Aprender a escribir el ¡propio nombre! Esa seño me ubicaba en el mundo hacia mi “yo”. Me hizo.

El sonido que se significa. La repetición con los labios de eso que dice el papel, y escribir eso que mis labios habían dicho alguna vez.

En el mismo instante que aprendí  a leer y a escribir la palabra amor, empecé a amar y por lo tanto a equivocarme. El precio de los milagros se paga con vida.

El giro copernicano del número entero a la fracción. Magia de hacer algo de la nada.

Cómo no me iba a enamorar.

Luego de tanto recuerdo, volviendo a donde comencé, volver al inicio, trato de reflotar lo que alguna vez ha funcionado.

La posibilidad de que esto no sea bueno, que mis palabras no tengan sentido, importaba poco en esas épocas. Ahora importan tanto, que hasta cobran por escribir algunos,  según cuentan las buenas lenguas. Sin duda hay algo que se ha perdido, y que yo he perdido. También he perdido la duda.

Escribió una vez alguien, hablando de lágrimas, de niños y de escritores: “En Malmö, sentí la muerte. Nunca había experimentado tal inexistencia. Nadie del lugar me había mirado. Mis ojos no habían encontrado colegas. De fondo clásicos de Jazz que me mantenían en respiración artificial, una traqueotomía de Summertimes.

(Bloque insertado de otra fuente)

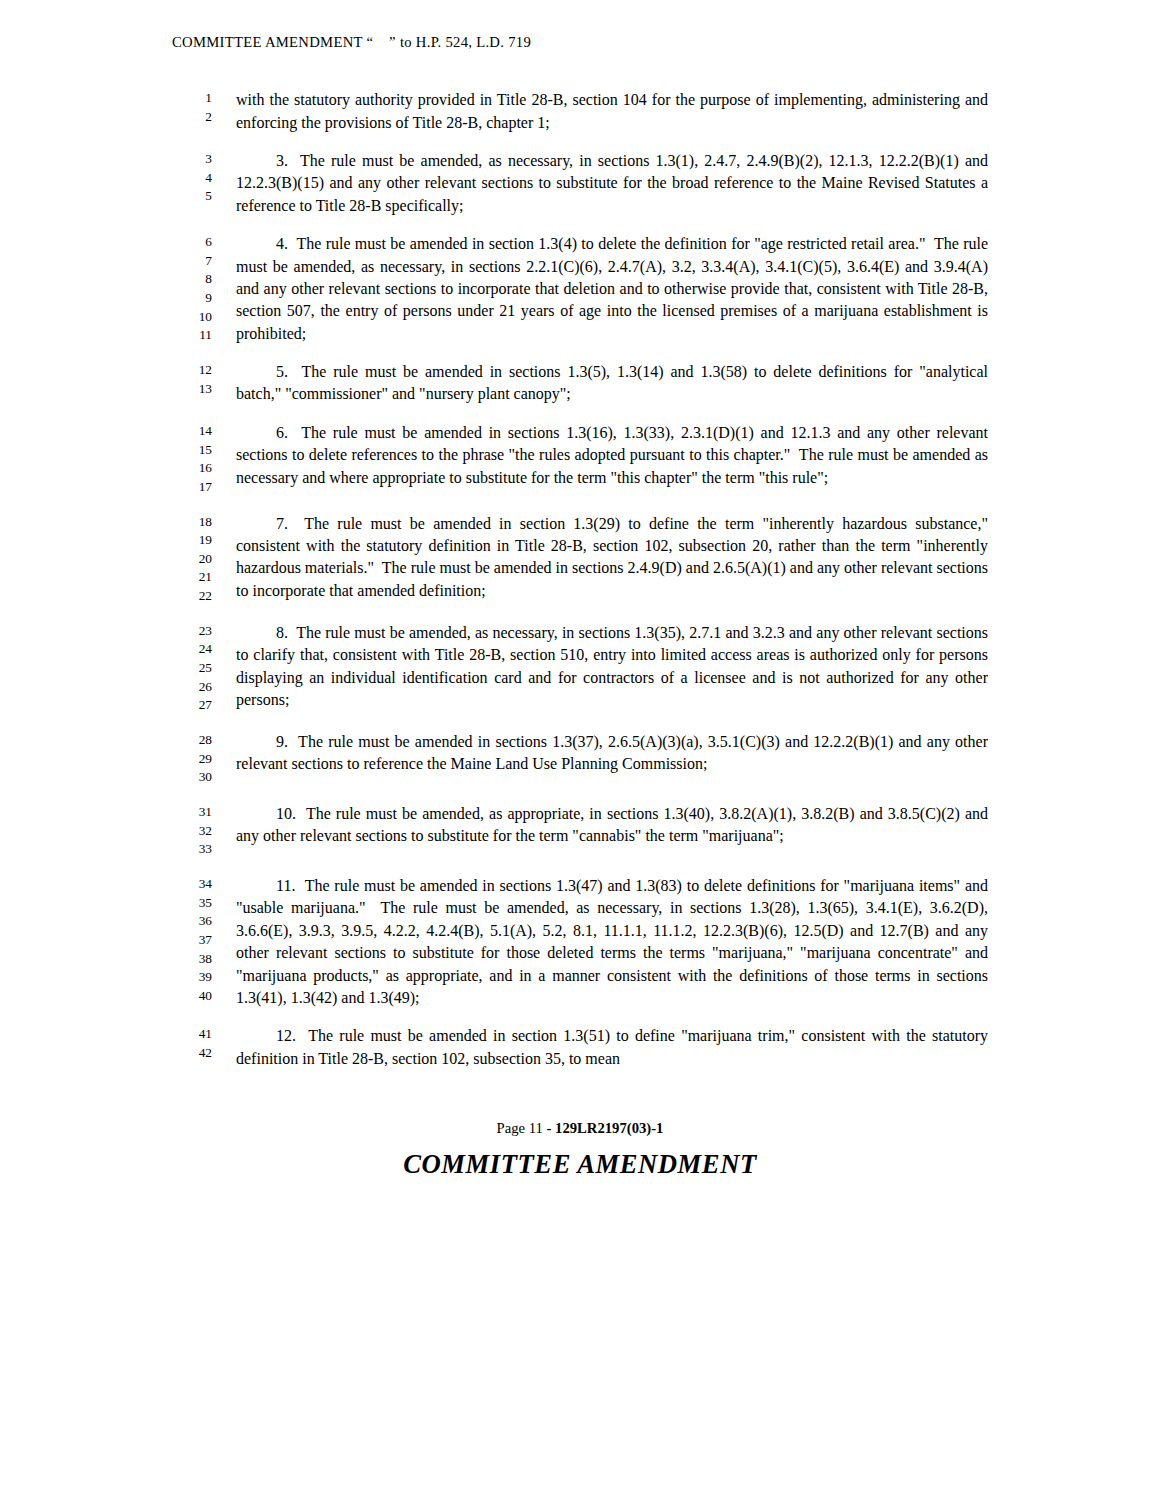COMMITTEE AMENDMENT “ ” to H.P. 524, L.D. 719
1
2
with the statutory authority provided in Title 28-B, section 104 for the purpose of implementing, administering and enforcing the provisions of Title 28-B, chapter 1;
3
4
5
3. The rule must be amended, as necessary, in sections 1.3(1), 2.4.7, 2.4.9(B)(2), 12.1.3, 12.2.2(B)(1) and 12.2.3(B)(15) and any other relevant sections to substitute for the broad reference to the Maine Revised Statutes a reference to Title 28-B specifically;
6
7
8
9
10
11
4. The rule must be amended in section 1.3(4) to delete the definition for "age restricted retail area." The rule must be amended, as necessary, in sections 2.2.1(C)(6), 2.4.7(A), 3.2, 3.3.4(A), 3.4.1(C)(5), 3.6.4(E) and 3.9.4(A) and any other relevant sections to incorporate that deletion and to otherwise provide that, consistent with Title 28-B, section 507, the entry of persons under 21 years of age into the licensed premises of a marijuana establishment is prohibited;
12
13
5. The rule must be amended in sections 1.3(5), 1.3(14) and 1.3(58) to delete definitions for "analytical batch," "commissioner" and "nursery plant canopy";
14
15
16
17
6. The rule must be amended in sections 1.3(16), 1.3(33), 2.3.1(D)(1) and 12.1.3 and any other relevant sections to delete references to the phrase "the rules adopted pursuant to this chapter." The rule must be amended as necessary and where appropriate to substitute for the term "this chapter" the term "this rule";
18
19
20
21
22
7. The rule must be amended in section 1.3(29) to define the term "inherently hazardous substance," consistent with the statutory definition in Title 28-B, section 102, subsection 20, rather than the term "inherently hazardous materials." The rule must be amended in sections 2.4.9(D) and 2.6.5(A)(1) and any other relevant sections to incorporate that amended definition;
23
24
25
26
27
8. The rule must be amended, as necessary, in sections 1.3(35), 2.7.1 and 3.2.3 and any other relevant sections to clarify that, consistent with Title 28-B, section 510, entry into limited access areas is authorized only for persons displaying an individual identification card and for contractors of a licensee and is not authorized for any other persons;
28
29
30
9. The rule must be amended in sections 1.3(37), 2.6.5(A)(3)(a), 3.5.1(C)(3) and 12.2.2(B)(1) and any other relevant sections to reference the Maine Land Use Planning Commission;
31
32
33
10. The rule must be amended, as appropriate, in sections 1.3(40), 3.8.2(A)(1), 3.8.2(B) and 3.8.5(C)(2) and any other relevant sections to substitute for the term "cannabis" the term "marijuana";
34
35
36
37
38
39
40
11. The rule must be amended in sections 1.3(47) and 1.3(83) to delete definitions for "marijuana items" and "usable marijuana." The rule must be amended, as necessary, in sections 1.3(28), 1.3(65), 3.4.1(E), 3.6.2(D), 3.6.6(E), 3.9.3, 3.9.5, 4.2.2, 4.2.4(B), 5.1(A), 5.2, 8.1, 11.1.1, 11.1.2, 12.2.3(B)(6), 12.5(D) and 12.7(B) and any other relevant sections to substitute for those deleted terms the terms "marijuana," "marijuana concentrate" and "marijuana products," as appropriate, and in a manner consistent with the definitions of those terms in sections 1.3(41), 1.3(42) and 1.3(49);
41
42
12. The rule must be amended in section 1.3(51) to define "marijuana trim," consistent with the statutory definition in Title 28-B, section 102, subsection 35, to mean
Page 11 - 129LR2197(03)-1
COMMITTEE AMENDMENT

El otro es mi abismo, el otro es mi propia existencia. Un niño de ojos transparentes, una mezcla de ángel y demonio (como todo niño) me miró tan profundamente, como una cachetada al alma, me despertó de esa pequeña muerte”.

Y será que los niños están aquí, para recordarnos cosas olvidadas. La tristeza del niño que murió dentro de nosotros. Ahora ya no juego por jugar.

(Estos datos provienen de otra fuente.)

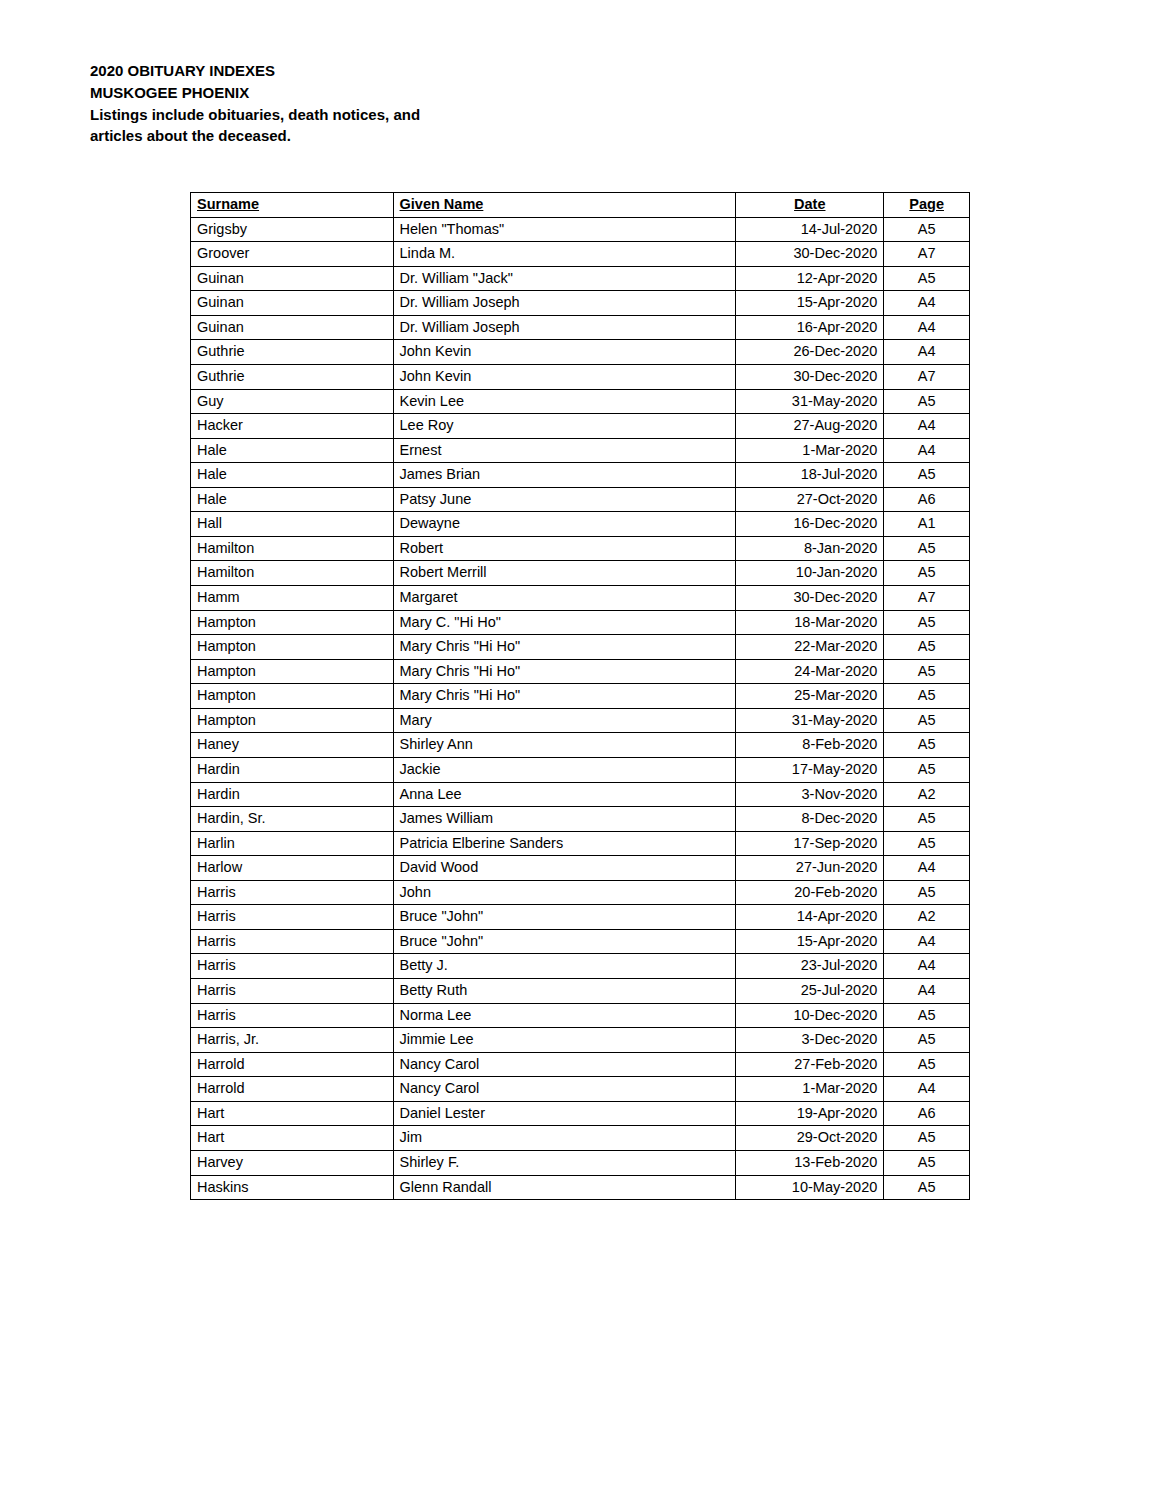2020 OBITUARY INDEXES
MUSKOGEE PHOENIX
Listings include obituaries, death notices, and
articles about the deceased.
| Surname | Given Name | Date | Page |
| --- | --- | --- | --- |
| Grigsby | Helen "Thomas" | 14-Jul-2020 | A5 |
| Groover | Linda M. | 30-Dec-2020 | A7 |
| Guinan | Dr. William "Jack" | 12-Apr-2020 | A5 |
| Guinan | Dr. William Joseph | 15-Apr-2020 | A4 |
| Guinan | Dr. William Joseph | 16-Apr-2020 | A4 |
| Guthrie | John Kevin | 26-Dec-2020 | A4 |
| Guthrie | John Kevin | 30-Dec-2020 | A7 |
| Guy | Kevin Lee | 31-May-2020 | A5 |
| Hacker | Lee Roy | 27-Aug-2020 | A4 |
| Hale | Ernest | 1-Mar-2020 | A4 |
| Hale | James Brian | 18-Jul-2020 | A5 |
| Hale | Patsy June | 27-Oct-2020 | A6 |
| Hall | Dewayne | 16-Dec-2020 | A1 |
| Hamilton | Robert | 8-Jan-2020 | A5 |
| Hamilton | Robert Merrill | 10-Jan-2020 | A5 |
| Hamm | Margaret | 30-Dec-2020 | A7 |
| Hampton | Mary C. "Hi Ho" | 18-Mar-2020 | A5 |
| Hampton | Mary Chris "Hi Ho" | 22-Mar-2020 | A5 |
| Hampton | Mary Chris "Hi Ho" | 24-Mar-2020 | A5 |
| Hampton | Mary Chris "Hi Ho" | 25-Mar-2020 | A5 |
| Hampton | Mary | 31-May-2020 | A5 |
| Haney | Shirley Ann | 8-Feb-2020 | A5 |
| Hardin | Jackie | 17-May-2020 | A5 |
| Hardin | Anna Lee | 3-Nov-2020 | A2 |
| Hardin, Sr. | James William | 8-Dec-2020 | A5 |
| Harlin | Patricia Elberine Sanders | 17-Sep-2020 | A5 |
| Harlow | David Wood | 27-Jun-2020 | A4 |
| Harris | John | 20-Feb-2020 | A5 |
| Harris | Bruce "John" | 14-Apr-2020 | A2 |
| Harris | Bruce "John" | 15-Apr-2020 | A4 |
| Harris | Betty J. | 23-Jul-2020 | A4 |
| Harris | Betty Ruth | 25-Jul-2020 | A4 |
| Harris | Norma Lee | 10-Dec-2020 | A5 |
| Harris, Jr. | Jimmie Lee | 3-Dec-2020 | A5 |
| Harrold | Nancy Carol | 27-Feb-2020 | A5 |
| Harrold | Nancy Carol | 1-Mar-2020 | A4 |
| Hart | Daniel Lester | 19-Apr-2020 | A6 |
| Hart | Jim | 29-Oct-2020 | A5 |
| Harvey | Shirley F. | 13-Feb-2020 | A5 |
| Haskins | Glenn Randall | 10-May-2020 | A5 |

¿Y que he querido hacer en esta nota?

Pues, seguramente escribir, jugar, también recordar. Y soñar que quizás, este escrito pueda no terminar, y ahora quiero seguir escribiendo, pero son las nueve, hora clave. Marcada por el recuerdo del rigor suizo de mi madre, que a su vez, se mezcla con una especie de culpa, de todas las veces que cuando chico “hice renegar”. Y me pongo maduro, grande.